**Source**

------------------------------------------------------------------------

I will tell you some direct experiences sitting at a table with true omnivores. We were eating the product and everyone enjoyed it. That’s the beauty of it. It wasn’t just me going, “This is a cool proximate.” It was good food. A couple of things that jump up. First of all, you are taking on deli meat. Why that space?
Where we are applying koji is at the deli counter, behind the glass in bulk format. If you go to a local grocery and get the product sliced by the pound, it’s not prepackaged, and there are a lot of other deli meat options out there. We’ve gone out there, this experiential part of the grocery store so that people can interact with the food and interact with people who proudly serve and take in products that are high quality, taste good, and have those conversations.
Also, personal motivation. I grew up going to the deli as a kid. I finally remember being 3 or 4 walking into a Safeway and getting free slices of Black Forest ham and that would be the routine every single week. Everybody knew me and knew that I wanted a slice of Black Forest ham. My favorite product that we make is our Black Forest ham because it’s reminiscent of my childhood. We are able to make the deli meats without a lot of the bad stuff in deli meats.
Most people don’t need to be educated on the fact that deli meats are full of preservatives, nitrates, hormones, antibiotics, and lots of salt. There’s not much priming that needs to happen in the category, so it truly is better from the get-go. I love that because it’s a lot easier than replacing a steak or chicken breasts, which is emotional. As a meat-eater, I would make a simple deli swap much easier than replacing my steak. I don’t eat much steak, but if I’m going to have a steak, I don’t necessarily want a vegan one.
Steak or chicken is a true center of the plate where deli meat is always combined with each other accouterments. Most people inherently understand what under that glass is not ideal for what goes in. The other question I wanted to ask is, going back to starting at Berkeley and now having a team of 30. Could you even conceive of that when you first started thinking, “I want to explore koji. It sounds like something I could do. Cool,” to, “Holy shit, I’ve got 30 people on the team, and I’m running a true startup with a lot of people watching me.”
I’m such a builder and thinking about what’s next. Part of that journey is surrounding myself with an amazing team and people who can help to build. We are all mission-driven. Most of us are meat-eaters but we are all motivated to do better for the planet and to do better for people. We are a tight-knit team. My vision from day one has been to become a large meat player, not necessarily thinking about, “We are going to be a burger company or a baking company.”
We have always known that koji can build so much. We are starting with a deli but my goal as an entrepreneur, which is why I have fallen in love with tardigrades, is to build something that outlasts myself. I say this all the time to my team and prospective investors. It is about building something that has a ton of value monetarily. More importantly, why I do this every day and I’m excited to put in the long hours and this is my entire life is because of the impact we make with every pound of meat that we sell is large.
In 2021, we did a life cycle assessment with a third party that came in to look at our process end to end and quantify what the impact we were making is relative to meat. We know that we are so much better, 90% to 99% better on water use, land use, and energy usage, then we save 9 kilograms of CO2e per pound sold. We are doing our part. My generation feels a great duty to leverage our skills and our time to do better.
It has to be something that when you take two seconds to slow down and think about got to feel good and proud. When did you wake up and go, “I am an entrepreneur?” Did you always see yourself as entrepreneurial or was that something you suddenly had the recognition of like, “I’m a builder and I’m an entrepreneur?”

------------------------------------------------------------------------

**Records shown**
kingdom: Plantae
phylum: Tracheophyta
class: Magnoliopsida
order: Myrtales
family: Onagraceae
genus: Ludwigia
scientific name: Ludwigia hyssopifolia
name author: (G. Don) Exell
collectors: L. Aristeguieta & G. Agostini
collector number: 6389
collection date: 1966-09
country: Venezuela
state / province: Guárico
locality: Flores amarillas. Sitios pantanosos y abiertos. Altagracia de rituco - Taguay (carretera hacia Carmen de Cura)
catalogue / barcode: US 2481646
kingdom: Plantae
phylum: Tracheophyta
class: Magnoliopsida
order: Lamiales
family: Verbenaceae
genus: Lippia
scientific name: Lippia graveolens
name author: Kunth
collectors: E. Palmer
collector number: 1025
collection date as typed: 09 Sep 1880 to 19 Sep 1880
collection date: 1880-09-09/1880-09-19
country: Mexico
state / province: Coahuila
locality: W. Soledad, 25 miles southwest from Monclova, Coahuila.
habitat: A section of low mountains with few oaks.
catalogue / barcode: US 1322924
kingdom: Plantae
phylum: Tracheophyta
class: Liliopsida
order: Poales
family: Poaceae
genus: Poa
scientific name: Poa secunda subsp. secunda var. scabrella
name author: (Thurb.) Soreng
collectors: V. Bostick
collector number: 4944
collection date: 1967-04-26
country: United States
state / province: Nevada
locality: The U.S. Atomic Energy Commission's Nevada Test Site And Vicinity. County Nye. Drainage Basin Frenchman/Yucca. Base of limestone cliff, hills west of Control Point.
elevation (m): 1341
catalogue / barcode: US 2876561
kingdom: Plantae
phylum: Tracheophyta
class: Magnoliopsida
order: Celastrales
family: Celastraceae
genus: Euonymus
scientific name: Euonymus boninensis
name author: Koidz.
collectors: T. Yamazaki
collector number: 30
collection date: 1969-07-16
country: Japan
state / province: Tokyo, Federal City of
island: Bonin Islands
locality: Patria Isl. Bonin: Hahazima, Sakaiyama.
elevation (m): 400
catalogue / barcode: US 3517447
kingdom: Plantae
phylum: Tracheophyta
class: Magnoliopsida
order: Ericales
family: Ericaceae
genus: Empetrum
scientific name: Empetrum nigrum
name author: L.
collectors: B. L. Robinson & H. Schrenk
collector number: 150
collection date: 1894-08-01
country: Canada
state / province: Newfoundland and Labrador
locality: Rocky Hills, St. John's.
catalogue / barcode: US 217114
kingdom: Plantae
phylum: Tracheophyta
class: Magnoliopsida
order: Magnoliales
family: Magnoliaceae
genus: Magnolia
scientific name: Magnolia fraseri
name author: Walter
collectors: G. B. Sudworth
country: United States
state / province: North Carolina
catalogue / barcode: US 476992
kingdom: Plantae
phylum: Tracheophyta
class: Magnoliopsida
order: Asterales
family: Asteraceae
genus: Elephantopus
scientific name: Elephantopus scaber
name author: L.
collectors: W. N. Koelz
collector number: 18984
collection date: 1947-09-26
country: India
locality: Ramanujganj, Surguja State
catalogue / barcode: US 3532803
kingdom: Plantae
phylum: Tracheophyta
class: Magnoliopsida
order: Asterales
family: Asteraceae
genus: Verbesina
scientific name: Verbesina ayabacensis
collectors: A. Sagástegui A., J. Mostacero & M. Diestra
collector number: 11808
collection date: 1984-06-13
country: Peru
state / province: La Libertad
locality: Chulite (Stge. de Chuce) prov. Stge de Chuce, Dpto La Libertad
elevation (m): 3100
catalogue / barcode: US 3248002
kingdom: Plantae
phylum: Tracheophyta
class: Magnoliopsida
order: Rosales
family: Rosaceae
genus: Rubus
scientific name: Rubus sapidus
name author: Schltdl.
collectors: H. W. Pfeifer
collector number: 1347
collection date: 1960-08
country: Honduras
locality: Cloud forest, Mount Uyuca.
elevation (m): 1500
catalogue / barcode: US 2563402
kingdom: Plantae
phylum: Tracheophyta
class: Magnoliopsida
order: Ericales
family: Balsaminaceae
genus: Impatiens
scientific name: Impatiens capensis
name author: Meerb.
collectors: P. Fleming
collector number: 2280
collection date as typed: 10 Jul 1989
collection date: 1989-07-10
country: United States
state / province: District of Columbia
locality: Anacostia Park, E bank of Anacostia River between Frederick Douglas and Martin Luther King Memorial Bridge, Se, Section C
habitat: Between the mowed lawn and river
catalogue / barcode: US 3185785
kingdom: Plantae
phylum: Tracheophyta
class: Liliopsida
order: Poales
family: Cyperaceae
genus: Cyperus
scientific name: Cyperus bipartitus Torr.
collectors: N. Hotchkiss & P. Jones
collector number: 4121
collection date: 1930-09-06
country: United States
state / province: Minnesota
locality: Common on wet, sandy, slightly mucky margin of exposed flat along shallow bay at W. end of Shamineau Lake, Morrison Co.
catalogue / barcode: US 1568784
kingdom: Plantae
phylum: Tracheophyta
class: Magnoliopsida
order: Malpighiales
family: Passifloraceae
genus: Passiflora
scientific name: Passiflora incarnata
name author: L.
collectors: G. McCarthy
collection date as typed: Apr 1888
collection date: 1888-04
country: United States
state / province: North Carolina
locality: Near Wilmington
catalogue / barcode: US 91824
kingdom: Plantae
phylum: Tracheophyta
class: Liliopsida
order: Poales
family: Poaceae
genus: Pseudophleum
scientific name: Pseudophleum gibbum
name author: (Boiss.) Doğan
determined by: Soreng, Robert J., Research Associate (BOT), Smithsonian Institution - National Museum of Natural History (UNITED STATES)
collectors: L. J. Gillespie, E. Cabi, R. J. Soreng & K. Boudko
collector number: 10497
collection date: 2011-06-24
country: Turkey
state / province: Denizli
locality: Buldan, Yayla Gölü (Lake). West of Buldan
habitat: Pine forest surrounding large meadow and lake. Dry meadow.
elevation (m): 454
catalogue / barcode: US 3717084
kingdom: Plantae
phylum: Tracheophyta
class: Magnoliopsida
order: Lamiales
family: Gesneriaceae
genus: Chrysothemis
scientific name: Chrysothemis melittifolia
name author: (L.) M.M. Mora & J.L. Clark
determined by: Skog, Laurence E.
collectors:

------------------------------------------------------------------------

**Actions to take**
1 – Can you print the part of the koji deli meat interview starting at "We have always" and ending at "sell is large."?
2 – Could you carry on the koji deli meat interview from the point where it stops?

**The answers**
1 –
We have always known that koji can build so much. We are starting with a deli but my goal as an entrepreneur, which is why I have fallen in love with tardigrades, is to build something that outlasts myself. I say this all the time to my team and prospective investors. It is about building something that has a ton of value monetarily. More importantly, why I do this every day and I’m excited to put in the long hours and this is my entire life is because of the impact we make with every pound of meat that we sell is large.

2 –
I caught the entrepreneurial bug from my parents. My parents are both entrepreneurs. They are both former CEOs, so I grew up in this environment. I have always known that I wanted to do something by myself and build something. They are leaving a legacy and it’s not necessarily tied to my name or anything. I don’t have a big ego. I don’t care about the recognition. A lot of people will say, “You are going to be rich.” I don’t care about that. I truly care about the impact that I make with my time.
I used to be a professional snowboarder. We traveled the world snowboarding and wanted to go to the Olympics. We jump off cliffs and do crazy stuff. I always knew we would say, “YOLO, You Only Live Once.” Something switched when I was in school and internalized it, I was like, “I only live once, so I need to apply myself fully and make the most of my time, and then the time I have left on this planet.” The mantra I live by is YOLO.
If you were to compare the two in terms of which one did you see more fraught with risk, being a professional snowboarder or being an entrepreneur?
Being an entrepreneur is probably way riskier. They are both risky in different ways but entrepreneurship is hard. It doesn’t matter how you slice it.
Is that pun intended?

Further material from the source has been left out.